La traite des vaches

Différentes solutions se présentent pour faciliter la traite en réduisant les gestes répétitifs, en améliorant la posture et en réduisant la charge, causes de troubles musculo-squelettiques. À la Ferme Lucal et aussi très bientôt à la ferme de Nathalie (Nado-Handersen), on a choisi d’installer un dispositif de rail permanent pour le déplacement des trayeuses, de la laiterie jusqu’à l’étable. Pierre-Luc n’a plus qu’à faire glisser les trayeuses d’une stalle à l’autre, sans les soulever.

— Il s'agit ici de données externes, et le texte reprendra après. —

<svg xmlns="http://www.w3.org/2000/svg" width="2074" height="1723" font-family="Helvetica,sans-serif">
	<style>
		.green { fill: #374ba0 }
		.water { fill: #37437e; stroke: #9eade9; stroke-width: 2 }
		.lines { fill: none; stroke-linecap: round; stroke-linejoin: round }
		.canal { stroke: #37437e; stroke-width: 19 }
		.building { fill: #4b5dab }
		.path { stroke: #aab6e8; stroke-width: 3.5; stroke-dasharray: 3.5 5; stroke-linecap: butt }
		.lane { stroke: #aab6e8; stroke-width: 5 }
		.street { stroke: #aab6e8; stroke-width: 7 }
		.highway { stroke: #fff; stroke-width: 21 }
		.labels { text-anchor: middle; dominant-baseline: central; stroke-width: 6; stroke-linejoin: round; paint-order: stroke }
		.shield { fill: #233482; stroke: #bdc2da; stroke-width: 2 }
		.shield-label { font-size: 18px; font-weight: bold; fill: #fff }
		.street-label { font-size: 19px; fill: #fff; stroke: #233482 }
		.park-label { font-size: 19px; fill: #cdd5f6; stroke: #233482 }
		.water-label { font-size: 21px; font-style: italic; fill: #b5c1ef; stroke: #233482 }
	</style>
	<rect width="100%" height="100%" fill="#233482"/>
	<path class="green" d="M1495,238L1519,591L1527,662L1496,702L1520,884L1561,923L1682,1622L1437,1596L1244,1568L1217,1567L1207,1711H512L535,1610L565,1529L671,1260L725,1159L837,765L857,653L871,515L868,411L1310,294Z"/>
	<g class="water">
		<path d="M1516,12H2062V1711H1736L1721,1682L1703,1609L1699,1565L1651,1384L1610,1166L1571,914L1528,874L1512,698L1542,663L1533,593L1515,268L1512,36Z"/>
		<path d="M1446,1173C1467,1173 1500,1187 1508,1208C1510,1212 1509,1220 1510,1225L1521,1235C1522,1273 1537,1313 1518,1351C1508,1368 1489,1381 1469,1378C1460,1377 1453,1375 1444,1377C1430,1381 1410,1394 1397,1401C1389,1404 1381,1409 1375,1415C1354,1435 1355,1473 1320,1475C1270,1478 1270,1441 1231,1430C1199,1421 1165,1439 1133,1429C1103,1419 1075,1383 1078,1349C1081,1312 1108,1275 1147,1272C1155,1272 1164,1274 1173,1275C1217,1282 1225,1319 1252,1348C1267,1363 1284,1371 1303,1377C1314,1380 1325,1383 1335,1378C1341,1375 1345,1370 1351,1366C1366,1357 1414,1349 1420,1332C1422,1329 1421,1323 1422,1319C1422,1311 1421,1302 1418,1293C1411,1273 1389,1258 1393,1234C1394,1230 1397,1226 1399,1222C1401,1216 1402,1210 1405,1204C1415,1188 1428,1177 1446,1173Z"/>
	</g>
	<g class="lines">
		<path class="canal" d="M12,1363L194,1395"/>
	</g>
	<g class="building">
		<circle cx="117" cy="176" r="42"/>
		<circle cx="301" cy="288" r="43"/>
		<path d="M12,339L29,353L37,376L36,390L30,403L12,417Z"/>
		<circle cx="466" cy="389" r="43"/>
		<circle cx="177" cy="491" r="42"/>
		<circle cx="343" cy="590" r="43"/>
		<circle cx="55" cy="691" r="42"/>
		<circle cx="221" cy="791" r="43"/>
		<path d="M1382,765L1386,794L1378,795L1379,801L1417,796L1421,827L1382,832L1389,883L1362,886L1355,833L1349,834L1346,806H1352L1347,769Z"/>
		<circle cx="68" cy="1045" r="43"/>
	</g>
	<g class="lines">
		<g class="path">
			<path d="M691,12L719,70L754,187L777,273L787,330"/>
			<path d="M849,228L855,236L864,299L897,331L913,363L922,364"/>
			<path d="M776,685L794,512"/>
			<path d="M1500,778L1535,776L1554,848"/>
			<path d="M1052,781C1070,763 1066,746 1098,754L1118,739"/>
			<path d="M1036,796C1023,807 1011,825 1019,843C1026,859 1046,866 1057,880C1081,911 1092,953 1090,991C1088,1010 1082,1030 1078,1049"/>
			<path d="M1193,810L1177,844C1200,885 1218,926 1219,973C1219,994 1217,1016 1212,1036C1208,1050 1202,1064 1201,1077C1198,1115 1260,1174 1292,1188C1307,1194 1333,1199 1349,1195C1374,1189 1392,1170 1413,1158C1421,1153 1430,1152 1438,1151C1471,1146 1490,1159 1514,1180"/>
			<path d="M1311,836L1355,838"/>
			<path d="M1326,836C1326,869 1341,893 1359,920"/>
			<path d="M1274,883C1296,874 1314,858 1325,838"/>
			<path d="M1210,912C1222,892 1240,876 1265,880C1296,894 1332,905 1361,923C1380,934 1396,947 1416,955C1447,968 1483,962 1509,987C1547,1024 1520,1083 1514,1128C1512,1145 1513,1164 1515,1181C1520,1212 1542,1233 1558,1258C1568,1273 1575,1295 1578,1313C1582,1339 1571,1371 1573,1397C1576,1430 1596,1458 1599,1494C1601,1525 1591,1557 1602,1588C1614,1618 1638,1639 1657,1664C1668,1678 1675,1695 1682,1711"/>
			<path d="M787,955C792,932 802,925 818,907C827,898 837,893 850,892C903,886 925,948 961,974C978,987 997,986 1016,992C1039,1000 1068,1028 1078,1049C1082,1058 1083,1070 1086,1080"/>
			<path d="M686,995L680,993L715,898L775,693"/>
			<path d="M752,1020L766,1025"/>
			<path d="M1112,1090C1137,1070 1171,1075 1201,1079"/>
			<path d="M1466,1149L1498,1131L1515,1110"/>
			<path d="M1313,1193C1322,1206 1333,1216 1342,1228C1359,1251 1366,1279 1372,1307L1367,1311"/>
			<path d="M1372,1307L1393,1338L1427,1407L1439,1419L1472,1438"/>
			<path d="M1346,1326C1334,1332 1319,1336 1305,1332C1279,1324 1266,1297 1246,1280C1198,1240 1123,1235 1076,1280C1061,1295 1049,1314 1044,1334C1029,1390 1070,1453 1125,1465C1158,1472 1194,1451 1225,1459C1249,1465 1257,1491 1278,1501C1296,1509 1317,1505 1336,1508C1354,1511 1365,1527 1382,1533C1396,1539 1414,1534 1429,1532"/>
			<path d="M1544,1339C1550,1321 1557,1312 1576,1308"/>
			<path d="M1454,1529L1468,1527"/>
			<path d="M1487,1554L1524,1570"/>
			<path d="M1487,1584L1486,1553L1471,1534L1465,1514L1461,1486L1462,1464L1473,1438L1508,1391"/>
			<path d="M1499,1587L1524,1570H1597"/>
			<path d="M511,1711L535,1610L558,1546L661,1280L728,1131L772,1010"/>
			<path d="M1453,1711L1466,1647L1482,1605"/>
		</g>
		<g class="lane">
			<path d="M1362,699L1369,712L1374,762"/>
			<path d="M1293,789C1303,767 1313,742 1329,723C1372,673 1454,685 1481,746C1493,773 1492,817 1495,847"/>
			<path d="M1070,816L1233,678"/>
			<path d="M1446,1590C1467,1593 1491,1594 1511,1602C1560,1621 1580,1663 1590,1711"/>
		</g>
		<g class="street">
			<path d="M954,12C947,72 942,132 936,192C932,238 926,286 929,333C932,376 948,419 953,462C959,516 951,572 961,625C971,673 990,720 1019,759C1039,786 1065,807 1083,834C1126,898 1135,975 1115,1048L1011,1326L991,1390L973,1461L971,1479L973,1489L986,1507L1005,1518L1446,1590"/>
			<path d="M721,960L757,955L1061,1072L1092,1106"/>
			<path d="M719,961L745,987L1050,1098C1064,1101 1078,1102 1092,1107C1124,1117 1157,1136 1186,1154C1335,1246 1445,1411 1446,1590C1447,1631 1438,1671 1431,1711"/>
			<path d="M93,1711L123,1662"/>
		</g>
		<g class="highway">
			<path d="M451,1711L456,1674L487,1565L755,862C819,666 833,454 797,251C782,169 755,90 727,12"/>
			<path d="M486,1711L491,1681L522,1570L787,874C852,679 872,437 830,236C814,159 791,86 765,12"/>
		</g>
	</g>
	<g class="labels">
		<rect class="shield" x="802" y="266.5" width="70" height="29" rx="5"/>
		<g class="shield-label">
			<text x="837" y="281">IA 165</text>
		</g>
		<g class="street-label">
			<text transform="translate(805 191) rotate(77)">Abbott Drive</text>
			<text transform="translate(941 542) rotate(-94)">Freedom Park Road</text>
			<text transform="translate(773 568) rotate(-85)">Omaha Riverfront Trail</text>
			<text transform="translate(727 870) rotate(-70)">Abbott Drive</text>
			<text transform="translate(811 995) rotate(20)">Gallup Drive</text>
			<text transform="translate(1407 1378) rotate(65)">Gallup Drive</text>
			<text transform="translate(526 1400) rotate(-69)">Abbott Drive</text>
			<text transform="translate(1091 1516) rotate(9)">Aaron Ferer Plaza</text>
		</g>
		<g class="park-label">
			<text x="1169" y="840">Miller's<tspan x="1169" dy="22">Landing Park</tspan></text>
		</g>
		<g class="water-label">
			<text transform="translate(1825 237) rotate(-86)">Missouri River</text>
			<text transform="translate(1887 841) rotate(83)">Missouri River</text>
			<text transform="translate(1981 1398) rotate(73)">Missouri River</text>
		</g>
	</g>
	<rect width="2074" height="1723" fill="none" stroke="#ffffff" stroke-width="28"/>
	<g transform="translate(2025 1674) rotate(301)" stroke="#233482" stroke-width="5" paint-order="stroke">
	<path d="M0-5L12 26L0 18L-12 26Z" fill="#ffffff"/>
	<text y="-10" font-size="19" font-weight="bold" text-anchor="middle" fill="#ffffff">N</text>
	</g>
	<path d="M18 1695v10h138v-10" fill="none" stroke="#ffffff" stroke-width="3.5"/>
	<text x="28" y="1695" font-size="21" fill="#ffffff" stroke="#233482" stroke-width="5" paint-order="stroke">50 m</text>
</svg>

Évidemment, il porte des chaussures de sécurité à semelles antidérapantes, et des genouillères pour protéger ses genoux des surfaces dures, ce qui lui permettra de les appuyer au sol afin d’éviter une posture contraignante ou inconfortable.

Pendant la traite, la seringue est transportée dans un contenant conçu à cet effet. Le reste du temps, elle est gardée dans une pharmacie cadenassée. Pierre-Luc porte des gants de nitrile afin de se protéger les mains. Il porte les cheveux courts sous une casquette et ses bras sont couverts par un vêtement à manches longues.

Les risques biologiques et les risques de blessure par un coup de queue peuvent être réduits en attachant les queues1.

L’allée centrale n’est jamais encombrée ou glissante. On a répandu de la paille qui contribue à assécher l’allée pour atténuer le risque de glissade.

D’autres solutions sont possibles, selon l’aménagement des bâtiments et les moyens financiers de l’entreprise. Citons la salle de traite à plancher réglable ou le robot de traite.

 


 

1. Depuis tout récemment, la caudectomie (amputation partielle de la queue) n’est plus recommandée pour les bovins laitiers. Réf. : PLC et CNSA, 2009. Code de pratique pour le soin et la manutention des bovins laitiers. Producteurs laitiers du Canada et Conseil national pour le soin des animaux d’élevage. ISBN 978-0-9812240-3-9 (livre électronique)

 

Nous remercions Camille Loiselle, consultant agricole à la Commission scolaire New Frontiers, Nathalie Van Der Tol de la Ferme Nado Henderson et Pierre-Luc Julien Maheu de la Ferme Lucal pour leur collaboration.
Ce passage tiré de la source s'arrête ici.